- _RECORDS TO USE_
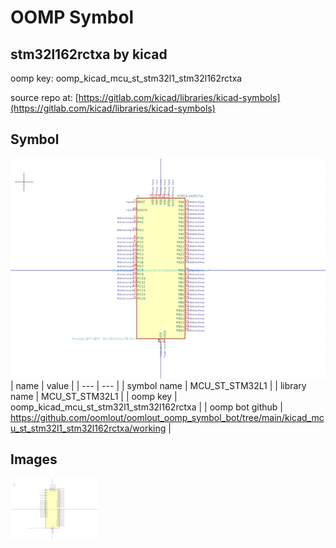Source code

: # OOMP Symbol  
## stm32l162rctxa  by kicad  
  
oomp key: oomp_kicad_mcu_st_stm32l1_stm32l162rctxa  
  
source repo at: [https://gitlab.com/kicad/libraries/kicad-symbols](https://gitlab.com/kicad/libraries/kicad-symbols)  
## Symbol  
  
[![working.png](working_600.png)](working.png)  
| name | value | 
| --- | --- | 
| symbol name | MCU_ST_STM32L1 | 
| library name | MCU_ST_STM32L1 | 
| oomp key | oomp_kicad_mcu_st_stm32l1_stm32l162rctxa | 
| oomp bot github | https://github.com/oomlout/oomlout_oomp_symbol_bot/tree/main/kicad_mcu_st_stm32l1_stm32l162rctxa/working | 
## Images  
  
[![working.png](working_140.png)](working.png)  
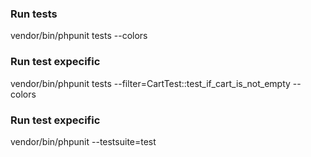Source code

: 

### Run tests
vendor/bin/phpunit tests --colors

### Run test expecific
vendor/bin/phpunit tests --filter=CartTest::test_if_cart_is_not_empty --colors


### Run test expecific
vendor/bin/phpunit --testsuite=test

- _DESCRIPTION OF THE TASK_
Pictures in the entries are to be skipped, and everything else repeated word for word.

- _ANSWER TO THIS TASK_
Source code

: # OOMP Symbol  
## stm32l162rctxa  by kicad  
  
oomp key: oomp_kicad_mcu_st_stm32l1_stm32l162rctxa  
  
source repo at: [https://gitlab.com/kicad/libraries/kicad-symbols](https://gitlab.com/kicad/libraries/kicad-symbols)  
## Symbol  
  
[![working.png](working_600.png)](working.png)  
| name | value | 
| --- | --- | 
| symbol name | MCU_ST_STM32L1 | 
| library name | MCU_ST_STM32L1 | 
| oomp key | oomp_kicad_mcu_st_stm32l1_stm32l162rctxa | 
| oomp bot github | https://github.com/oomlout/oomlout_oomp_symbol_bot/tree/main/kicad_mcu_st_stm32l1_stm32l162rctxa/working | 
## Images  
  
[![working.png](working_140.png)](working.png)  
Source code

: 

### Run tests
vendor/bin/phpunit tests --colors

### Run test expecific
vendor/bin/phpunit tests --filter=CartTest::test_if_cart_is_not_empty --colors


### Run test expecific
vendor/bin/phpunit --testsuite=test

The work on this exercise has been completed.